I’m iterating again on my lab setup and moving a few apps that I expose externally to their own VM so I can lock that sucker down even further. Right now I have a few different servers with podman/docker containers grouped by application type. e.g. critical apps: foregjo, nextcloud, vaultwarden. My arr stack. Media consumption. Knowledge & tracking apps, and general apps.
I eventually intend to throw the external apps into a DMZ VM but my network isn’t setup to do that right now, so instead I’m getting them set up on their own host and will lock down the firewall to only allow it to communicate with my reverse proxy and nothing else.
It’s been fun reworking my Ansible playbooks to do all my server provisioning (still need to figure out Terraform) along with running app installs and updates automatically at the press a button. Working with firewall rules via Ansible was a bit of a headache at first but now I’m in a really good spot.

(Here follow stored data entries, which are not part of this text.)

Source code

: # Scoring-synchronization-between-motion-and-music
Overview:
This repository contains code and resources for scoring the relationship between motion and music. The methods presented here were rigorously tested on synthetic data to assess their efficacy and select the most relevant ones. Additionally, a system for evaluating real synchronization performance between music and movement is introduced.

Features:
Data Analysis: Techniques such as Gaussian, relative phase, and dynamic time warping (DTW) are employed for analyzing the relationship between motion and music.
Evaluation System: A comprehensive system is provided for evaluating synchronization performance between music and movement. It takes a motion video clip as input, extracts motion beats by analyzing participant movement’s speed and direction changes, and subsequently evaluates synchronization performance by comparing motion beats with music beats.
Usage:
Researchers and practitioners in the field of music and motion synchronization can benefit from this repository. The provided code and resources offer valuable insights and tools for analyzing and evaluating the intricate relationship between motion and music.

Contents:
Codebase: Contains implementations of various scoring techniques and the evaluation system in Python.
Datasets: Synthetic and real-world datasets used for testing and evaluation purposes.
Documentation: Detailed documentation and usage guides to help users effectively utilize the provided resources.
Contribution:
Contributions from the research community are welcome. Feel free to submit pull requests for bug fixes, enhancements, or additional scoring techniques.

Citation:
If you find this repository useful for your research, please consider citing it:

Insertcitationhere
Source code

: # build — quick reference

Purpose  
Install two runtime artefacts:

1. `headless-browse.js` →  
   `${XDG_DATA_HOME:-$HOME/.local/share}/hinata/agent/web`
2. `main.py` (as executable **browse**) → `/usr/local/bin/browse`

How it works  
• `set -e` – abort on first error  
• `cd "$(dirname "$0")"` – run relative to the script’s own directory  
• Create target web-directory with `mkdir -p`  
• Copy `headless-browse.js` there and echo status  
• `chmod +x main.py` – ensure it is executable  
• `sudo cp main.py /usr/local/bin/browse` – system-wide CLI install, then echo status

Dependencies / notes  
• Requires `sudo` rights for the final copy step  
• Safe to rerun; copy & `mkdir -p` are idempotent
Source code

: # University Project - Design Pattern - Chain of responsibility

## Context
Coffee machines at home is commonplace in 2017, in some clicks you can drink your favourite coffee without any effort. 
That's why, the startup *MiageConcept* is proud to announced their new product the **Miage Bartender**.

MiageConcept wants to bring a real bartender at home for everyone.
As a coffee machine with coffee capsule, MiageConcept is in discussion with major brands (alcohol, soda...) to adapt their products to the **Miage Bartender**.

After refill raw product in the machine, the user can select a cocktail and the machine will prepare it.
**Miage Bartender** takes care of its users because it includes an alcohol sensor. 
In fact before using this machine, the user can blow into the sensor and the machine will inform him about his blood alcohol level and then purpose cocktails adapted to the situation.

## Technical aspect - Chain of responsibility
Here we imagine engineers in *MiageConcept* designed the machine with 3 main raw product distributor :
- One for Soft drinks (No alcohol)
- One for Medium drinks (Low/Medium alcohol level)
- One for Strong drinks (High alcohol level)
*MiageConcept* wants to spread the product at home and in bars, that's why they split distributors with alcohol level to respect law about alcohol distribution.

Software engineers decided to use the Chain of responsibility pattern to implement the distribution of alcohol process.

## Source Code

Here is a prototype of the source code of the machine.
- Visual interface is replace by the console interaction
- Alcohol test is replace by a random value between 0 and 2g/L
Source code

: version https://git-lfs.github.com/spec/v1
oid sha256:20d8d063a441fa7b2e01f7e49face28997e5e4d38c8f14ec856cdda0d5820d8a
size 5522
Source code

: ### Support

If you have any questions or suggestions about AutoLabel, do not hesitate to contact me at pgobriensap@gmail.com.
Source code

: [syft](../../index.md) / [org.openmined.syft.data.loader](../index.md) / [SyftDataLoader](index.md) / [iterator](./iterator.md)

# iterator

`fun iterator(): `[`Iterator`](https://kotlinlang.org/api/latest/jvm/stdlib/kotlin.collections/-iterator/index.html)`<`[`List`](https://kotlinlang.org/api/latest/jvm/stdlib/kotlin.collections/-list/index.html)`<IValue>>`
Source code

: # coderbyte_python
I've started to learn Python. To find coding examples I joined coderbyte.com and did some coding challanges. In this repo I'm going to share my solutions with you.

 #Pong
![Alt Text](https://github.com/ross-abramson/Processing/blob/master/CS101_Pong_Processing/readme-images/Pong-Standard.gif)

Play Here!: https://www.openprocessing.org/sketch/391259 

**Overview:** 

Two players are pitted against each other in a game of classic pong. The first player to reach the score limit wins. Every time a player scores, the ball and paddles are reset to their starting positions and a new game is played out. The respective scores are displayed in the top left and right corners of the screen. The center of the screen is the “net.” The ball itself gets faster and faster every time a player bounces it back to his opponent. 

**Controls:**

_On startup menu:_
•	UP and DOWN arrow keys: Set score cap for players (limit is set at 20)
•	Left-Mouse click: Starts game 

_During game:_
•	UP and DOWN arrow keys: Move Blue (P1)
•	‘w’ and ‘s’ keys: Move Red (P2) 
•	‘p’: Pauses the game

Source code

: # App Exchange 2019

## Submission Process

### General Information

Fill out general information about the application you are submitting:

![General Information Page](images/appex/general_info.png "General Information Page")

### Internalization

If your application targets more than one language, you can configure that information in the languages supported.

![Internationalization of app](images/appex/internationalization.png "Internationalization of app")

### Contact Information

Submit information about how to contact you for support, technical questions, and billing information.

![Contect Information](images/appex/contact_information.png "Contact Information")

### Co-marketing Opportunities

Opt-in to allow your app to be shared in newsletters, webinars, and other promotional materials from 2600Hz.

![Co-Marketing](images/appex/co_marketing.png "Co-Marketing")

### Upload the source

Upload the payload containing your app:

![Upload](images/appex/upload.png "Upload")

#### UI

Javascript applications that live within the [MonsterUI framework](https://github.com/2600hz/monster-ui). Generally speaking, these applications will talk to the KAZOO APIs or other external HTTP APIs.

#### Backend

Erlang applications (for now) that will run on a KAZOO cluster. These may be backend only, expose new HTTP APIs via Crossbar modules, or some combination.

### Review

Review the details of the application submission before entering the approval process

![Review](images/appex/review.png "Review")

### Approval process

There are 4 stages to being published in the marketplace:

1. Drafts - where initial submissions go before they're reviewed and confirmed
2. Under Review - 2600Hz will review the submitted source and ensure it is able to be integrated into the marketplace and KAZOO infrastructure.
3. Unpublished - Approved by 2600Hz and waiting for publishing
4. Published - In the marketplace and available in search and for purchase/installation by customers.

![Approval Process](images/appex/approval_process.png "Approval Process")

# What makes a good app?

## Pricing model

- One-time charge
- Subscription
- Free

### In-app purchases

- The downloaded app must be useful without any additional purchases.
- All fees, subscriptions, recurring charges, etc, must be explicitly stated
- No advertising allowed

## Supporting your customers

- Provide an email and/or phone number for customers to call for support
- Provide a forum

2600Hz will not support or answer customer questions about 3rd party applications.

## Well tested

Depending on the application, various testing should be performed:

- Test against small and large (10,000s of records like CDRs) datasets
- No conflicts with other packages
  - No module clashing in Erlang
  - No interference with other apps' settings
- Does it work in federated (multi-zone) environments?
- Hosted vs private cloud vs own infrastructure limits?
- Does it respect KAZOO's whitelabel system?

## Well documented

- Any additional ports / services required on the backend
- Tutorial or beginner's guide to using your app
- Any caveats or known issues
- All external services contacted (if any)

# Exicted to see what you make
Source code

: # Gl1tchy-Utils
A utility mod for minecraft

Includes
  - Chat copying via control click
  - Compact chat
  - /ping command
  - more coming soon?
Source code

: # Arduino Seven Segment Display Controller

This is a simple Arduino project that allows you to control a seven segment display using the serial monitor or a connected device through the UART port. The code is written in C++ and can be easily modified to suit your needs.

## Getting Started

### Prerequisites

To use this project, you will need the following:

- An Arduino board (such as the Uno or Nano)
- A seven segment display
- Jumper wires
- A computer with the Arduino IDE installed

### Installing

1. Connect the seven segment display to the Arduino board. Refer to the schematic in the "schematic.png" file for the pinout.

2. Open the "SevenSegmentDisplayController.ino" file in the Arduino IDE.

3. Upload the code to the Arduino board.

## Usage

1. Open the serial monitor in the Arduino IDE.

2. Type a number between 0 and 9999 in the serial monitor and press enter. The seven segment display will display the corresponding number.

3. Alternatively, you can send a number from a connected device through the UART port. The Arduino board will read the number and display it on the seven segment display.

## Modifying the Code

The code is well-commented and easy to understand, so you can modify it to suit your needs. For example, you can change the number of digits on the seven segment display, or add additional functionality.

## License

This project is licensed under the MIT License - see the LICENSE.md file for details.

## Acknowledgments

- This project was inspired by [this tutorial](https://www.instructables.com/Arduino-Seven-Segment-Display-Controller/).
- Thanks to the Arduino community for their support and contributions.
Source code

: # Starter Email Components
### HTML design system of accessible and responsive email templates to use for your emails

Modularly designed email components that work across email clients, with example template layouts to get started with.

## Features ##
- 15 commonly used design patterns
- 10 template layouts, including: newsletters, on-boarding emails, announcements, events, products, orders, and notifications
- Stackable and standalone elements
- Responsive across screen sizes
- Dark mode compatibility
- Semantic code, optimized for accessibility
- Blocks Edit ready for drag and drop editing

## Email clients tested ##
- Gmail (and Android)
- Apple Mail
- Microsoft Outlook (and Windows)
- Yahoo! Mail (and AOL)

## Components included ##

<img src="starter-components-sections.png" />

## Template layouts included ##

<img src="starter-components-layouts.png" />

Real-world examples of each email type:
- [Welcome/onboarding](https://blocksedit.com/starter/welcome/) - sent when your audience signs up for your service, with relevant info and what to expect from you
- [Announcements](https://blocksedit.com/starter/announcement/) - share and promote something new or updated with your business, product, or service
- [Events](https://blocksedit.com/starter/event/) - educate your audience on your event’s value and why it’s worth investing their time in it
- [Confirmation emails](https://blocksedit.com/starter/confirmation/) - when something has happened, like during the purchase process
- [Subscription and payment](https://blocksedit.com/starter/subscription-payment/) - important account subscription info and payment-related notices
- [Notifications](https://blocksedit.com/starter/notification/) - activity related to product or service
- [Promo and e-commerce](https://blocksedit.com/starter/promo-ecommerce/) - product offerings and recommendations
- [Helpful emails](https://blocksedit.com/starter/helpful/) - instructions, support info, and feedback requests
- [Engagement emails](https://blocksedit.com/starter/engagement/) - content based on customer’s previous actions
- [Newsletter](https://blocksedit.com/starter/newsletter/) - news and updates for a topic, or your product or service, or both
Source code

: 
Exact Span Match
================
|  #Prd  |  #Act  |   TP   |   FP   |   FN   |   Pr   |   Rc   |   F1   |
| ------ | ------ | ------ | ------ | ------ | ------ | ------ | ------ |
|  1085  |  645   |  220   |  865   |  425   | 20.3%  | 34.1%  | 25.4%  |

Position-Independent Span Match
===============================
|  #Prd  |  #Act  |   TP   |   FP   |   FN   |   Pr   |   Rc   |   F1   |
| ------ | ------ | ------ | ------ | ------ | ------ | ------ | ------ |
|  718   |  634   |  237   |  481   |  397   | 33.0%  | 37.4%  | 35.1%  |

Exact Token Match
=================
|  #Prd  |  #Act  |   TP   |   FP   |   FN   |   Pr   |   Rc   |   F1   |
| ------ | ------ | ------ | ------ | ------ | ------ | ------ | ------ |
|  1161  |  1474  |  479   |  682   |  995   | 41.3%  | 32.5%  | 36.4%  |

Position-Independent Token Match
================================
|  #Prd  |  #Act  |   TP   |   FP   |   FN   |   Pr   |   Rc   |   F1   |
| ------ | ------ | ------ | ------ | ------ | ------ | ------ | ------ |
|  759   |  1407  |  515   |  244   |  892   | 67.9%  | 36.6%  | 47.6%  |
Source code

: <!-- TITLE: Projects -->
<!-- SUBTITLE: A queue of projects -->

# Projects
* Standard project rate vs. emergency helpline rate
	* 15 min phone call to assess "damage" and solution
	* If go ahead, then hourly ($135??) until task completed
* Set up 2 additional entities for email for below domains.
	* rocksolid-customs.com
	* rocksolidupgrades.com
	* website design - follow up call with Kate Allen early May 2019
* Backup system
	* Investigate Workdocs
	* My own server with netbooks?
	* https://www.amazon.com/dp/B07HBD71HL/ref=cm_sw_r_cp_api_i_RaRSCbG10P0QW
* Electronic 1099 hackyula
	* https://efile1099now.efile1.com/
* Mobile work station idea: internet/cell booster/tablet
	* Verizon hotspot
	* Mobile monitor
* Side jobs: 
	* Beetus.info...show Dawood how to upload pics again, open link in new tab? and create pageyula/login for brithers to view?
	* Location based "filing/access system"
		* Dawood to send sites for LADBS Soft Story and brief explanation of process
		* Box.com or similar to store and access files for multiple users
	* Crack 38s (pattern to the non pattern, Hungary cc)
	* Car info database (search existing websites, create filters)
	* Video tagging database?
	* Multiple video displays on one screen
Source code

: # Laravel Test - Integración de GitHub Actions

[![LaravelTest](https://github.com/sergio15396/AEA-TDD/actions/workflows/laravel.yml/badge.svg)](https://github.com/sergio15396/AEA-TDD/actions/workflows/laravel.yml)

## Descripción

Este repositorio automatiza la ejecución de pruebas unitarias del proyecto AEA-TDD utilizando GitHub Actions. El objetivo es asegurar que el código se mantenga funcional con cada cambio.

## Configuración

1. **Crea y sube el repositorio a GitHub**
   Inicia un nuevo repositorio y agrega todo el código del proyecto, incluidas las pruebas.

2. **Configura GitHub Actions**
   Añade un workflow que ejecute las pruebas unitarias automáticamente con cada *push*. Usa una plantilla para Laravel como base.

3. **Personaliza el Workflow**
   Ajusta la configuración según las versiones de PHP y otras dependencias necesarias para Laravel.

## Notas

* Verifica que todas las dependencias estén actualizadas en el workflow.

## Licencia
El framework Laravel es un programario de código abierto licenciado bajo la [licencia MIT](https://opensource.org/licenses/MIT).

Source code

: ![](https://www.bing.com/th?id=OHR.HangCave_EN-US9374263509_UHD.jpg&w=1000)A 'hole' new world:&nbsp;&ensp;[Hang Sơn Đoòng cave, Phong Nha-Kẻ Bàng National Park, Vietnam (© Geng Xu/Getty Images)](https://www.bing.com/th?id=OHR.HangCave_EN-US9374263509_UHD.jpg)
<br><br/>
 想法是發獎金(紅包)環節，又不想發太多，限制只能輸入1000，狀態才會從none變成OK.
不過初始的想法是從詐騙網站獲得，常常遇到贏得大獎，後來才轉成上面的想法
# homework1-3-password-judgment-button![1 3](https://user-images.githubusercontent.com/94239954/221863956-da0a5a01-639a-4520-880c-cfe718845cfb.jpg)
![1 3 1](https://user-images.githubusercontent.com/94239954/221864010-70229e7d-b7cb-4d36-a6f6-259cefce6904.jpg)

I’m also testing out linkwarden and hoarder to finally replace what I lost with Omnivore a while ago.
I’ll throw in another recommendation for Caddy. I’ve been using it for years and the few problems/feature suggestions I had got implemented by the developers pretty quickly. They’re super active on their forums and I haven’t yet run into an issue where I couldn’t either figure it out myself or with help from their community forums (usually from a dev.) They’re very friendly and won’t berate you for simple mistakes like other devs.